The bus pulled into the school and everyone on the bus got off as fast as they could. We all piled into the chorus room and surrounded Jay, who had sat down at the computer. He logged in and went to the North Collins website. He went to Mrs. Koudounas’ page and there it was:
We all began frantically searching the list, looking for our names, but I had found mine immediately. There my name was, right near the top, and the character name next to it shocked me. Instead of Cogsworth, the casters gave me the role of LeFou, Gaston’s dopey sidekick.
I was shocked. For all this time, I was so excited to have the chance to get Cogsworth, to act him out on stage. But it was not given to me. I looked for the name of whoever was casted as Cogsworth. It didn’t take me long to find it, but when I did, I was at a loss for words.
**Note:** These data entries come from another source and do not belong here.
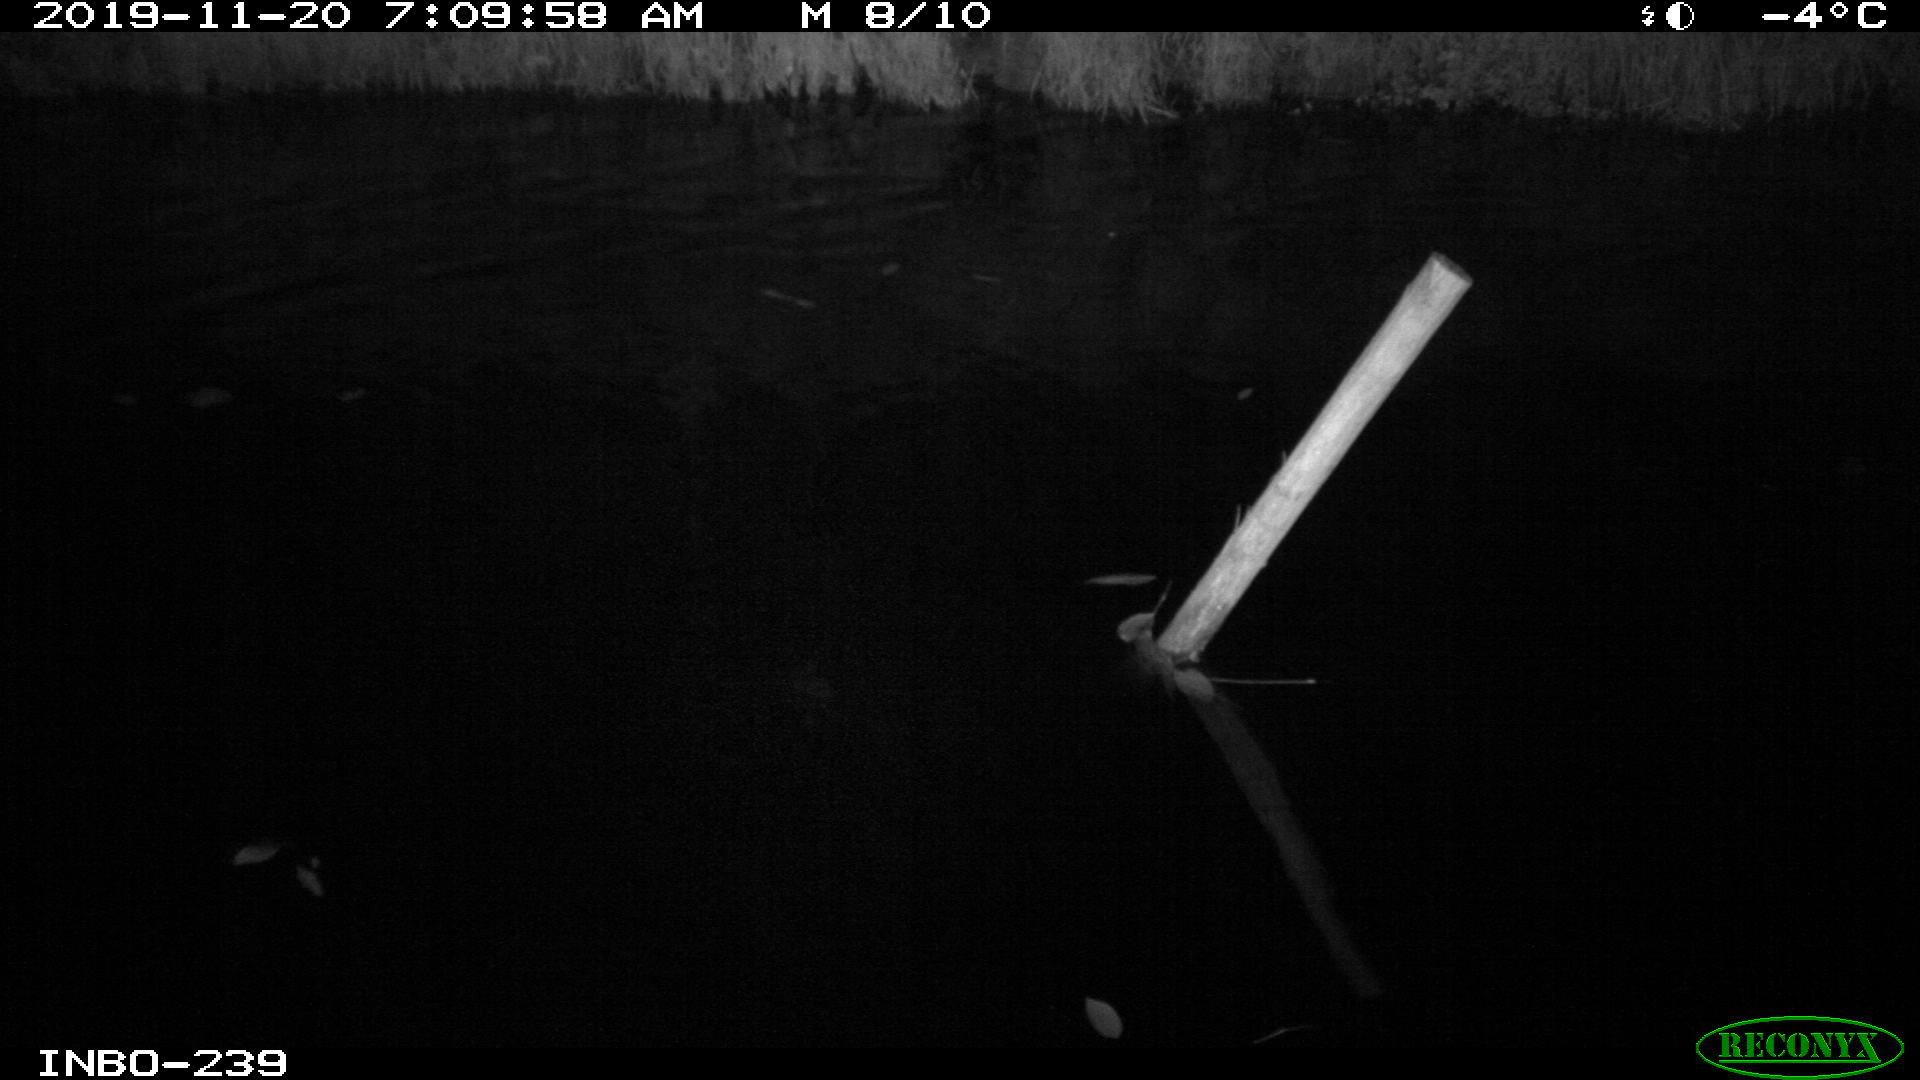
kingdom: Animalia
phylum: Chordata
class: Aves
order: Anseriformes
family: Anatidae
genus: Anas
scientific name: Anas platyrhynchos
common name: Mallard
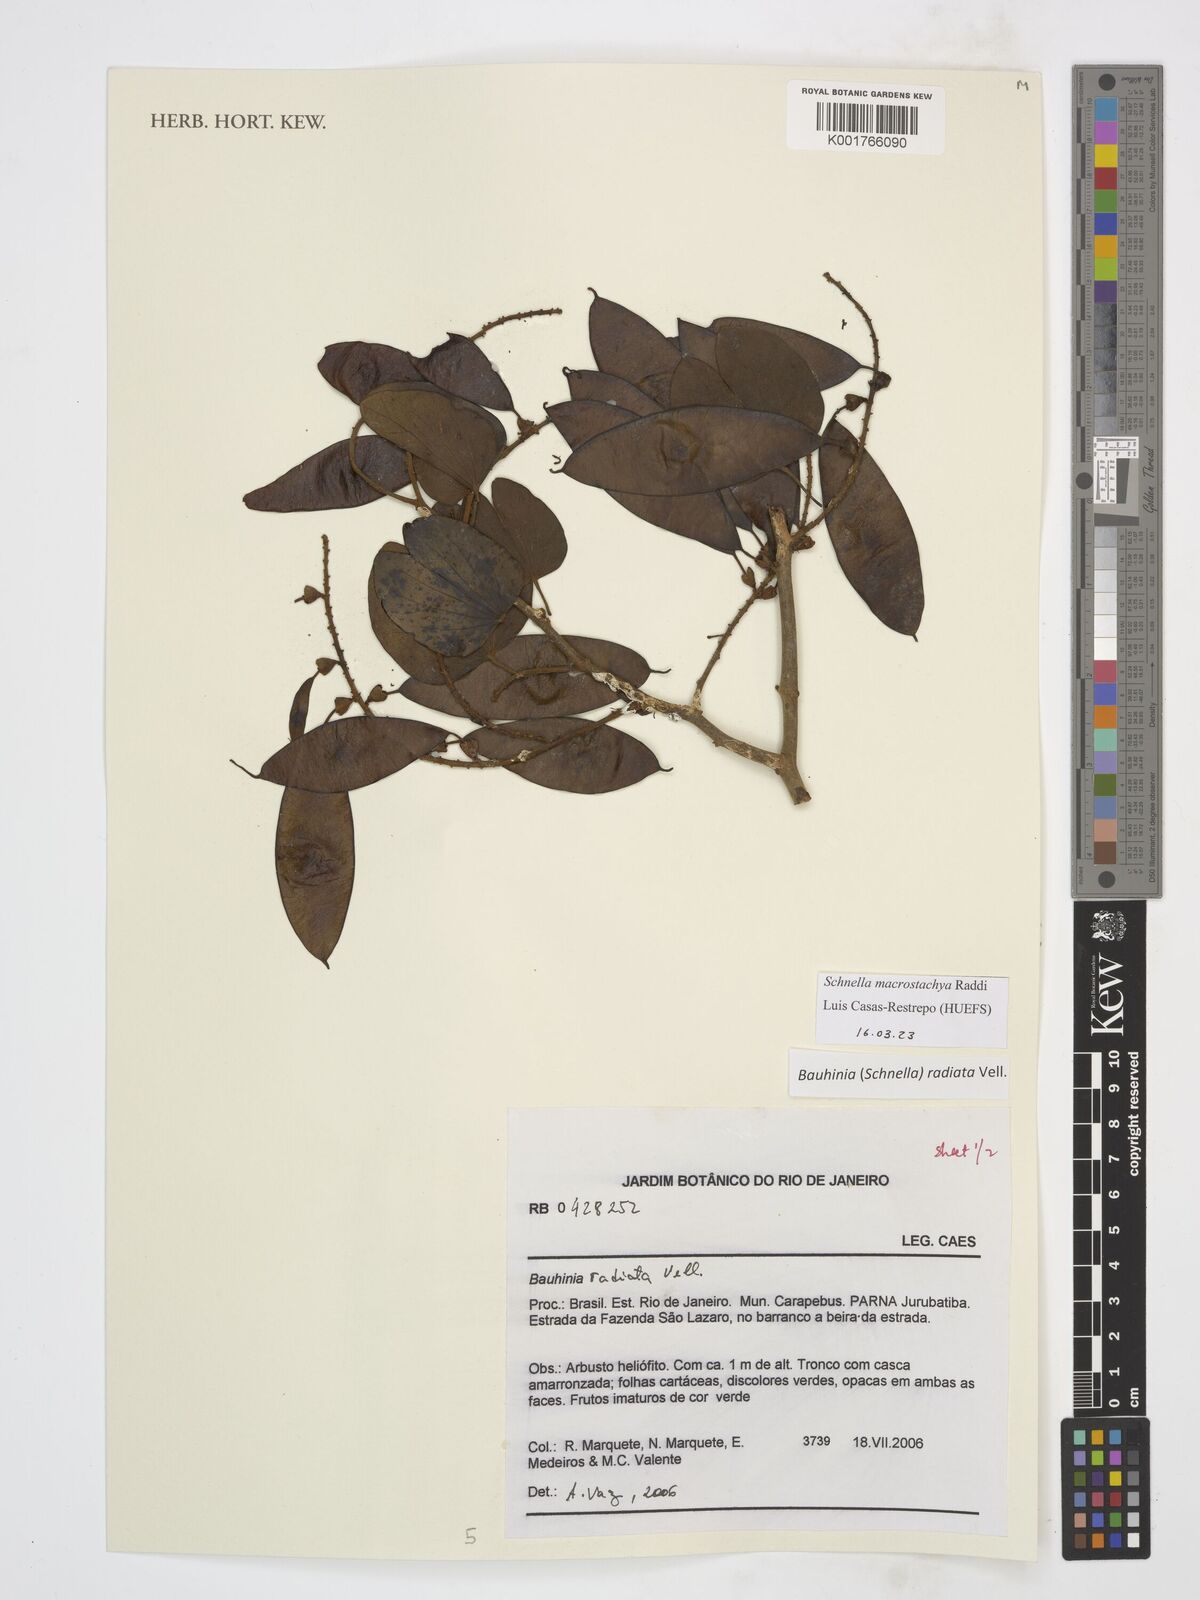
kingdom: Plantae
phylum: Tracheophyta
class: Magnoliopsida
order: Fabales
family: Fabaceae
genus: Schnella
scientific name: Schnella macrostachya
My best friend had gotten the role that I wanted.
I was extremely surprised. In my head at the time, I thought that Joel had snuck in and stolen the role that I dreamed of having right from under my nose. I was angry. I wanted to find Joel. I wanted to look him and the eye and ask why he stole my role from me. I never got my chance. After that, the bell rang, I went to my locker, got on the bus, and went home, sad and disappointed.
Things changed when we got back to school and started rehearsals. I began to realize that this role was more fun than I had originally anticipated. I started to become the character that I was casted as. But perhaps the most surprising thing was that I forgave Joel. I forgave him for coming in from the shadows and stealing my dream role.
I am no longer as forgiving, however. I am not as easily pushed aside now. Which was why losing yet another role to him was an even worse feeling than before. While I am feeling better now, I still feel that I could act the role better. But that doesn’t matter. In the end, I still ended up having a rather large role. That show actually ended up being my favorite show of all the ones I have performed in. And I realized that it doesn’t matter what role you get, or what songs you are in. In the end, all that matters is if you are having fun doing it. If you aren’t, well, why are you even doing it in the first place?